Extract provided:
There's a new face to body positivity.
Or should I say faces...
Each person sits, fully clothed, on a stool against a wall. Aside from the wall, the floor, and the stool, each person remains at the main as well as most extravagant focus of each shot. There, they begin to talk. Each person talks about the ideals and the stories that were the most important in shaping who they are today, and why there are unabashedly unashamed of their identities. As they peel back each metaphorical layer of human, a physical layer of clothing comes off until all that remains is a pair of underpants or lingerie. Each individual sits the same way they did as when they had clothes on five or ten minutes prior in each video: fully exposed and confident.
StyleLikeU, a channel on Youtube, features people of all shapes, races, genders, sizes, sexualities, etc. as they truly are. The goal, as stated in the first thirty seconds of each video is to show and "honor how style is not the clothes you wear." Instead, the creators shift the focus of style to be personal identity and confidence in that identity, especially in the face of adversity.
Charli Howard, a model from London, talks about how she had been dropped from her modeling agency because she supposedly put on weight. Out of anger, she took to Facebook, posting an expository post on her agency - not for revenge, not to change the system, but to ask "who are you to dictate to me what is and isn't beautiful?"
To each individual featured "style is not a facade, it's knowing who you are."
"You're going to be like '[life] fucking sucks because you don't fit the mold," Ryan O'Connell, a boy with cerebral palsy begins his story of identity. "But I know who I am, so I don't really need to tell someone who I am through my clothes," he retorts to a quick anecdote on being pressured to fit in based on his looks.
Freddie Harrel, a blogger with an infectious smile, opens up about the racism she faced growing up in France. (After watching her video, I spent some serious time perusing her blog http://freddieharrel.com.) "You're really aware you're different," she tells her interviewers from StyleLikeU, "and then you have to explain things to people that you really never questioned yourself...like someone asked me when I have a shower does the water go brown." Freddie even admits to how this racism affected her growing up, that her confidence dwindled and she tried to make herself as invisible as possible.

Record excerpts:
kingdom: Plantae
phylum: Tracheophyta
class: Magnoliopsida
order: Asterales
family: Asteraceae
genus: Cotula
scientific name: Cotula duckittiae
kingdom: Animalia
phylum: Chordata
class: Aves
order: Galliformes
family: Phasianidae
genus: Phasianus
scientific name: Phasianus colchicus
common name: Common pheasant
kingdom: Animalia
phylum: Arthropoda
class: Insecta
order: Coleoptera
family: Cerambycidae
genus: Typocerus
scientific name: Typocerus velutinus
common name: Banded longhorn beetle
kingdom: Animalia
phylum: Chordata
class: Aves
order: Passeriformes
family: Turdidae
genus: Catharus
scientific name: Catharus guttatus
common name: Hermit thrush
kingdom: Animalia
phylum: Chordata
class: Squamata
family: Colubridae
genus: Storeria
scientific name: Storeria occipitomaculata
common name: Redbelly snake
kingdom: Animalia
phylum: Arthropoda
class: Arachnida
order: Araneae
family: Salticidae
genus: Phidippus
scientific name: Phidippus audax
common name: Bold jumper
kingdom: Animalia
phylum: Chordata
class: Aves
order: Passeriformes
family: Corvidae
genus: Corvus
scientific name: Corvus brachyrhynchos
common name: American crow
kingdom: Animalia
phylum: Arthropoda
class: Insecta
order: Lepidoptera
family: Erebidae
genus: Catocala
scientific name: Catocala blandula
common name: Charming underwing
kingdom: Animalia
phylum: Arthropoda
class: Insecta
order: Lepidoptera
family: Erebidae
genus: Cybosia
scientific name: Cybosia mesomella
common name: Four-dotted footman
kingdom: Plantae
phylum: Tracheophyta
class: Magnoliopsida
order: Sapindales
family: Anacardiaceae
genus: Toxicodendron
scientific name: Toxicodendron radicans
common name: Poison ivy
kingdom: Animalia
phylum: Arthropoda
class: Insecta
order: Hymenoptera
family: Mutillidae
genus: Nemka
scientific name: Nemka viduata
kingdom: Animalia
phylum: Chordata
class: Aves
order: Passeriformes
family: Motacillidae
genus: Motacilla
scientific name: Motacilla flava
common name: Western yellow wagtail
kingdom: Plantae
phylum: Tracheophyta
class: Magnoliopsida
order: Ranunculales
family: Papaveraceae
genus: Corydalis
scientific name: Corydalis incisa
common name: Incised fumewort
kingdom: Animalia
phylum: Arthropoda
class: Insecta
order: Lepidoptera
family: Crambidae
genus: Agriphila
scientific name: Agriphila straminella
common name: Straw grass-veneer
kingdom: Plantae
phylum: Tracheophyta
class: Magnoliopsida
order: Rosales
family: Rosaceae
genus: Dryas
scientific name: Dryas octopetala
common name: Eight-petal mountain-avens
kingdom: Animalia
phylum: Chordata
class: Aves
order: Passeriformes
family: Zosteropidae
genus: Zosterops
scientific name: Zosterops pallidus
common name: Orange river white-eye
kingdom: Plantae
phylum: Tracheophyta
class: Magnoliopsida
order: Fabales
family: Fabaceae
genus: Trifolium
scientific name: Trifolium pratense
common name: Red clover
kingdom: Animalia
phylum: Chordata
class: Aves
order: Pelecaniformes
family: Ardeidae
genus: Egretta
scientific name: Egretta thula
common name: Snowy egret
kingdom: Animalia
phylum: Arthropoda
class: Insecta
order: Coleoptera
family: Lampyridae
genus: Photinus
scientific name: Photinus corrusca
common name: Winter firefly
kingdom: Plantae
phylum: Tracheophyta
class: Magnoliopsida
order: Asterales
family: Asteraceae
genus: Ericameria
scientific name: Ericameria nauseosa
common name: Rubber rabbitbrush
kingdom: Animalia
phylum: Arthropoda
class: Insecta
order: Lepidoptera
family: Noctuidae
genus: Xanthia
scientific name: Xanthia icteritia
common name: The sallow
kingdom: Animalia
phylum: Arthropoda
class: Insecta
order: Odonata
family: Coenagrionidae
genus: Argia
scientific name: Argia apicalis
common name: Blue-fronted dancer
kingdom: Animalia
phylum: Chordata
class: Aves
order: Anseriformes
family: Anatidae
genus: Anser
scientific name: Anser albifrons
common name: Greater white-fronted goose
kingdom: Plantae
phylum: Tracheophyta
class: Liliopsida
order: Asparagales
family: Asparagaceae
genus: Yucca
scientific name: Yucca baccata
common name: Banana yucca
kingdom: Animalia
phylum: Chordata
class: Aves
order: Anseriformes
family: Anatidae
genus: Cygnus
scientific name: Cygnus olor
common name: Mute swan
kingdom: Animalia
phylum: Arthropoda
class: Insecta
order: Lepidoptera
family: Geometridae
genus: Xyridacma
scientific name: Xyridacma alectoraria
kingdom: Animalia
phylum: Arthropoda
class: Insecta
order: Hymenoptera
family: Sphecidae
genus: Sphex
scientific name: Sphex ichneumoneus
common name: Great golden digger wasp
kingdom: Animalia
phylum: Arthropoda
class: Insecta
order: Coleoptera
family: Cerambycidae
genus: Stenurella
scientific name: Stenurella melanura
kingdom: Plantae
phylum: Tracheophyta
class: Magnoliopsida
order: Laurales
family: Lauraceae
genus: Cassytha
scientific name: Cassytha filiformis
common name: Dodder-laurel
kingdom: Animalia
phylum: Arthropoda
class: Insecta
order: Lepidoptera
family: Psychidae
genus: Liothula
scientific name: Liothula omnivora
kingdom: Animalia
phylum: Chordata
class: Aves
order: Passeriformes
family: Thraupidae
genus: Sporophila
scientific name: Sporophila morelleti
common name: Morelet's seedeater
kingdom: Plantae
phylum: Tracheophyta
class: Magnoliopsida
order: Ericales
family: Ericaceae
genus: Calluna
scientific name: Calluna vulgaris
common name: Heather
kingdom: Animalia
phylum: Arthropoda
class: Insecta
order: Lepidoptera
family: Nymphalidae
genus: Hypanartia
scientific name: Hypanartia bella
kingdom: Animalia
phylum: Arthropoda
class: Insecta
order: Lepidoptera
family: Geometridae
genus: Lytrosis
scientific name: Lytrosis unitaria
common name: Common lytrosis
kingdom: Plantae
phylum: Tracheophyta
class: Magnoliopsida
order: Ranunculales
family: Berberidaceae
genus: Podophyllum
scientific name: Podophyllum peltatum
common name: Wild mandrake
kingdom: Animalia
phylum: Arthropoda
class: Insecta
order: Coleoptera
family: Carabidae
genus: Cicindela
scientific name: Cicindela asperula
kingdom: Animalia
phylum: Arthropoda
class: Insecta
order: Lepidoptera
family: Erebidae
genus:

Brief: Continue the piece about StyleLikeU's body-positivity videos, beginning right after its final sentence.

Written answer:
Each individual featured seems to make the same statement at one time or another, that they have to "prove" something to some social construct in the world, be it about feminism, homosexuality, transgender, disability, race, perceptions of beauty, etc. Why is it that in order to function in this world, we have to "prove" or "explain" any part of ourselves to anyone else? Who has the right to know? More importantly, why does anyone believe they have such a right to know or to tell someone else who they are supposed to be when we live in a world of vibrant diversity?
With each piece of clothing, viewers learn a lesson about who each of these individuals are and how every single insecurity or injustice built them to be stronger people today. It's when each of the interviewees sits exposed, in front of the camera, with no clothes on but underwear, that we see their true styles, identities, and selves. We become so comfortable with each person, that it doesn't matter what they look like because we feel as though we know and understand them.
That's how it should be all of the time. When we judge others based on appearance, we diminish them to merely objects, numbers, and other manmade constructs to asininely determine someone's worth. Using quick glances to confirm prejudicial stereotypes only perpetuates standards that we as human beings have been trying to correct since we created an "us" and a "them."
"Before I am a woman, before I am black, I am Freddie," Freddie tells her interviewers with a smile on her face. Clothes, size, shape, race, sexuality, gender, etc. are not supposed to speak for us, but rather we speak for them because in doing so we acknowledge their existences and we can understand each other a little better. For that, we can accept each other for who we are because we finally see what's underneath.